Published on Aug 15, 2016
For many signal processing applications programmability and efficiency is desired. With current technology either programmability or efficiency is achievable, not both. Conventionally ASIC's are being used where highly efficient systems are desired.
The problem with ASIC is that once programmed it cannot be enhanced or changed, we have to get a new ASIC for each modification. Other option is microprocessor based or dsp based applications.
These can provide either programmability or efficiency. Now with stream processors we can achieve both simultaneously. A comparison of efficiency and programmability of Stream processors and other techniques are done. We will look into how efficiency and programmability is achieved in a stream processor. Also we will examine the challenges faced by stream processor architecture.
The complex modern signal and image processing applications requires hundreds of GOPS (giga, or billions, of operations per second) with a power budget of a few watts, an efficiency of about 100 GOPS/W (GOPS per watt), or 10 pJ/op (Pico Joules per operation). To meet this requirement current media processing applications use ASICs that are tailor made for a particular application.
Such processors require significant design efforts and are difficult to change when a new media processing application or algorithm evolve. The other alternative to meet the changing needs is to go for a dsp or microprocessor, which are highly flexible. But these do not provide the high efficiency needed by the application. Stream processors provide a solution to this problem by giving efficiency and programmability simultaneously.
They achieve this by expressing the signal processing problems as signal flow graphs with streams flowing between computational kernels. Stream processors have efficiency comparable to ASICs (200 GOPS/W), while being programmable in a high-level language.
Many signal processing applications require both efficiency and programmability. The complexity of modern media processing, including 3D graphics, image compression, and signal processing, requires tens to hundreds of billions of computations per second. To achieve these computation rates, current media processors use special-purpose architectures tailored to one specific application.

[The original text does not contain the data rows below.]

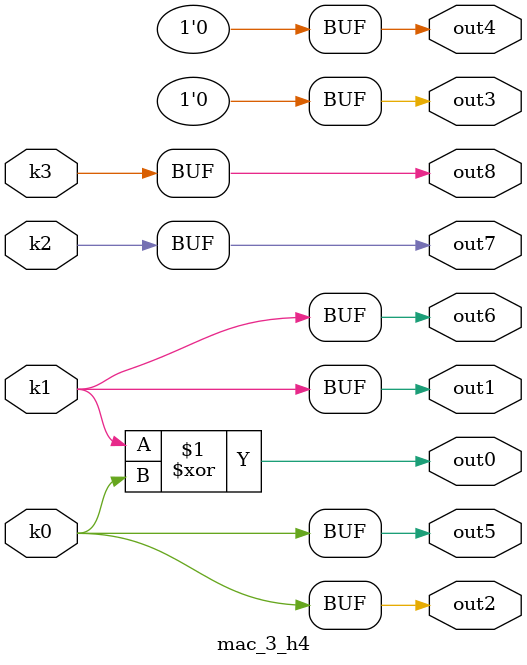
<source format=v>
module mac_3(pi0, pi1, pi2, pi3, pi4, pi5, pi6, pi7, pi8, po0, po1, po2, po3, po4, po5, po6, po7, po8);
input pi0, pi1, pi2, pi3, pi4, pi5, pi6, pi7, pi8;
output po0, po1, po2, po3, po4, po5, po6, po7, po8;
wire k0, k1, k2, k3;
mac_3_w4 DUT1 (pi0, pi1, pi2, pi3, pi4, pi5, pi6, pi7, pi8, k0, k1, k2, k3);
mac_3_h4 DUT2 (k0, k1, k2, k3, po0, po1, po2, po3, po4, po5, po6, po7, po8);
endmodule

module mac_3_w4(in8, in7, in6, in5, in4, in3, in2, in1, in0, k3, k2, k1, k0);
input in8, in7, in6, in5, in4, in3, in2, in1, in0;
output k3, k2, k1, k0;
assign k0 =   in3;
assign k1 =   in4;
assign k2 =   in7;
assign k3 =   in8;
endmodule

module mac_3_h4(k3, k2, k1, k0, out8, out7, out6, out5, out4, out3, out2, out1, out0);
input k3, k2, k1, k0;
output out8, out7, out6, out5, out4, out3, out2, out1, out0;
assign out0 = k1 ^ k0;
assign out1 = k1;
assign out2 = k0;
assign out3 = 0;
assign out4 = 0;
assign out5 = k0;
assign out6 = k1;
assign out7 = k2;
assign out8 = k3;
endmodule

</source>
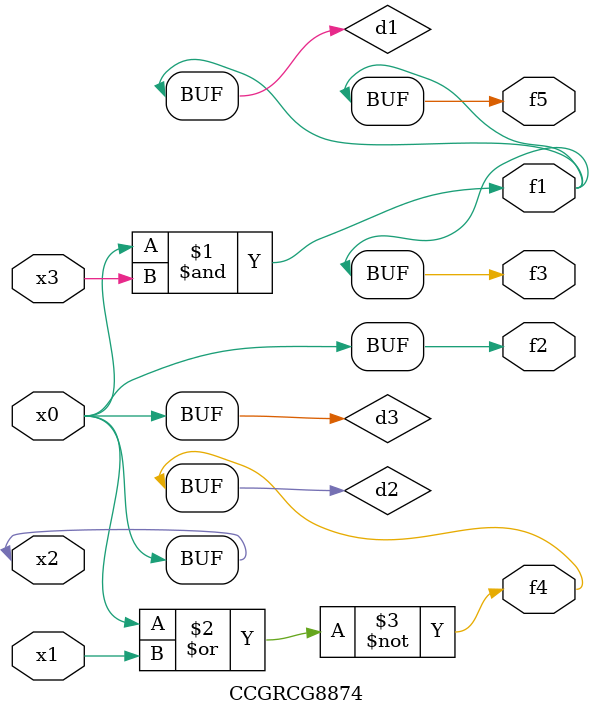
<source format=v>
module CCGRCG8874(
	input x0, x1, x2, x3,
	output f1, f2, f3, f4, f5
);

	wire d1, d2, d3;

	and (d1, x2, x3);
	nor (d2, x0, x1);
	buf (d3, x0, x2);
	assign f1 = d1;
	assign f2 = d3;
	assign f3 = d1;
	assign f4 = d2;
	assign f5 = d1;
endmodule

</source>
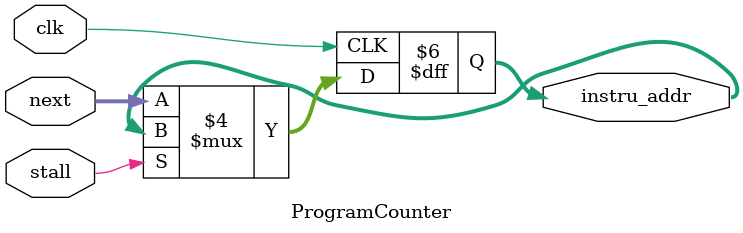
<source format=v>
`timescale 1ns / 1ps


module ProgramCounter(
    input clk,
    input [31:0] next,
    input stall,
    output reg[31:0] instru_addr
    );
    always@(posedge clk)begin
        if(stall == 0) instru_addr=next;
    end
endmodule

</source>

Such processors require significant design effort and are thus difficult to change as media-processing applications and algorithms evolve. Digital television, surveillance video processing, automated optical inspection, and mobile cameras, camcorders, and 3G cellular handsets have similar needs. The demand for flexibility in media processing motivates the use of programmable processors. However, very large-scale integration constraints limit the performance of traditional programmable architectures. In modern VLSI technology, computation is relatively cheap - thousands of arithmetic logic units that operate at multi gigahertz rates can fit on a modestly sized 1 cm 2 die.
The problem is that delivering instructions and data to those ALUs is prohibitively expensive. For example, only 6.5 percent of the Itanium 2 die is devoted to the 12 integer and two floating-point ALUs and their register files; communication, control, and storage overhead consume the remaining die area. In contrast, the more efficient communication and control structures of a special purpose graphics chip, such as the NVIDIA GeForce4, enable the use of many hundreds of floating-point and integer ALUs to render 3D images.
Conventional signal processing solutions can provide high efficiency or programmability, but are unable to provide both at the same time. In applications that demand efficiency, a hardwired application-specific processor-ASIC (application-specific integrated circuit) or ASSP (application-specific standard part)-has an efficiency of 50 to 500 GOPS/W, but offers little if any flexibility.
At the other extreme, microprocessors and DSPs (digital signal processors) are completely programmable but have efficiencies of less than 10 GOPS/W. DSP (digital signal processor) arrays and FPGAs (field-programmable gate arrays) offer higher performance than individual DSPs, but have roughly the same efficiency. Moreover, these solutions are difficult to program-requiring parallelization, partitioning, and, for FPGAs, hardware design. Applications today must choose between efficiency and programmability.